TEXT UNDER STUDY:
BEGIN

Posts about local Portland watering holes and a twelve-day trip to the Southeast (Atlanta, Asheville, Charleston and Savannah) have delayed the final posts on our trip to the highest state, but establishments in Fort Collins and Colorado Springs are below.

Professor Tom Noel's book - an invaluable Beerchaser reference
Professor Tom Noel’s book – an invaluable Beerchaser reference

  Chicago Tribune Beer and Travel Writer, Josh Noel, in an article originally published in 2010 asked and answered the question: “The air is clean and the skiing is great, but do you know what really inspires fervor in the Rockies?  —Beer.”   

(I wonder if he is related to Dr. Thomas Noel, the author of Colorado: A Liquid History and Tavern Guide to the Highest State, cited in Thebeerchaser’s previous Colorado posts as well as below?)

Josh Noel’s article describes New Belgium Brewery in Fort Collins as “(setting) the standard for craft beer success. (There are now 280 breweries in Colorado)  Founded in a basement in 1991, it has become the nation’s seventh-largest brewery on the strength of its Fat Tire Amber Ale and more daring offerings…”   

A chance Oregon meeting of my wife, Janet, and New Belgium Executive, Shawn Hines (he’s worked at NB since 2003 and his official title is Field Branding Manager and Pharoah of Phlow) when he and his wife, Allison, were wine tasting in Oregon’s Yamhill Valley, yielded an invitation to visit New Belgium’s brewery and two passes to the very popular New Belgium tour.

New Belgium - a great employer and major player in the US Micro-craft industry
New Belgium – a great employer and major player in the US Micro-craft industry

 

And according to multiple sources, based on its enlightened management style and benefits, New Belgium is THE place to work in Fort Collins.  Outside Magazine named it the No. 7 in its list of Best Places to Work in 2014 and it has cracked the Top 20 list six times – named No. 1 in 2008.

The impressive Fort Collins brewery - and Asheville N.C. comes on line in late 2015

The impressive Fort Collins New Belgium brewery – and Asheville N.C. comes on line in late 2015

                        ———–

 

Any job opening has a flood of applications and there are great promotion opportunities.  Our charismatic tour guide, Marie, is living proof.  She started as a fork-lift operator in the warehouse and has now worked there almost ten  years.

Marie told us that her forthcoming one-month paid sabbatical is standard for ALL employees after ten years, as is a Fat Tire Bicycle on their first anniversary and an all-expense trip to Belgium to learn more about the brewing legacy after five years.

New Belgium guide, Marie and Janet Williams

New Belgium guide, Marie and Janet Williams

They also have a great benefit package with one unusual perk: “Co-workers also receive a 12-pack of Employee Beer each week and an opportunity to enjoy (1) shift beer after docking out after their shift.” (I guess “opportunity” means it’s not mandatory!)

I can taste the Fat Tire now.....

I can taste the Fat Tire now…..

The majority of time slots for the tour are filled for the next 2.5 months and it was interesting plus a chance to taste about seven of the beers during the 90-minute walk through their facilities.

END

Please extend the Colorado brewery post, picking up after its last sentence. The listing is from a separate source.

SUPPLIED INFORMATION:

BEGIN

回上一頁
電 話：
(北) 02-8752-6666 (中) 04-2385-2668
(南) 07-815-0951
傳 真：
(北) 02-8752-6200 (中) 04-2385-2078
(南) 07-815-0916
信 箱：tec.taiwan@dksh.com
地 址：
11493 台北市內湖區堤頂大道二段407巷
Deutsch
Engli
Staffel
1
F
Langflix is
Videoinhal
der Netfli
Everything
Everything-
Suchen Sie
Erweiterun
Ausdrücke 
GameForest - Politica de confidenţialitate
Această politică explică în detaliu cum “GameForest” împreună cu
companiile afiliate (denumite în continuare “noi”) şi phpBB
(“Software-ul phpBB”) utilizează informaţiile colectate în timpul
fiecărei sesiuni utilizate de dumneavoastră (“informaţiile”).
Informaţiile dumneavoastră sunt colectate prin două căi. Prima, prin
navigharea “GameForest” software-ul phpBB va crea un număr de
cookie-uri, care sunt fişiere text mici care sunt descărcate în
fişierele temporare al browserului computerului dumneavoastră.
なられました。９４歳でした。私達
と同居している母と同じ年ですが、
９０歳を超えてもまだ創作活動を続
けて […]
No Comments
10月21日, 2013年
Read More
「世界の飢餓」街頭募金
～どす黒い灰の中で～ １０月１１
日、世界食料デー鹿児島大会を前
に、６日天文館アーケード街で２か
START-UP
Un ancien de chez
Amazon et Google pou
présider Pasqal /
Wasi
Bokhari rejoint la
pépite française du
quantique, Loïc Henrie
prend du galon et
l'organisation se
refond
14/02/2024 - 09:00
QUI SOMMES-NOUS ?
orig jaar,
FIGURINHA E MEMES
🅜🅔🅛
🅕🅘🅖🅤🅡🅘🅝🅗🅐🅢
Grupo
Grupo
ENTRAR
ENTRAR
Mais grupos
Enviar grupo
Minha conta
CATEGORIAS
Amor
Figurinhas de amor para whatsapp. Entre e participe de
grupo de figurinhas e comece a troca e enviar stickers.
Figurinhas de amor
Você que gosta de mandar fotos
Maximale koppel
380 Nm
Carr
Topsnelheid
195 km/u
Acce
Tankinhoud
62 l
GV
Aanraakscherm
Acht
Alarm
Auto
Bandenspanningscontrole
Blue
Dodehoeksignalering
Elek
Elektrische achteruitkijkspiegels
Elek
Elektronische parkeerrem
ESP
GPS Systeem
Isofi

END

TASK OUTPUT:
New Belgium will open a new brewery in Asheville, North Carolina in late 2015, which will enhance its scope and distribution.  The company also has an outstanding reputation for its sustainability and environmental ethics.

Automation at New Belgium

Automation at New Belgium

Marie enthusiastically explains barrel aging on the tour

Marie enthusiastically explains barrel aging on the tour

 

 

 

 

 

 

Fort Collins, home of Colorado State University is also a typical college-town with great bars.  While time limited our selection we visited a wonderful  historic bar – The Town Pump, established in 1909 and right on College Avenue downtown.

The Town Pump - since 1909
The Town Pump – since 1909

 

According to Dr. Noel, it’s the oldest watering hole in Fort Collins and sits in an historic structure built in 1897.  “It’s a tiny, dark, old-fashioned saloon.  An armadillo greets customers from atop the miniature back-bar, and numerous other stuffed animals watch glassy-eyed from the walls …….(including) a horned bobcat on the back-bar.”

Authentic dive-bar character...
Authentic dive-bar character…

We were there on a Friday night when it was jammed with college-kids, regulars and tourists (like us).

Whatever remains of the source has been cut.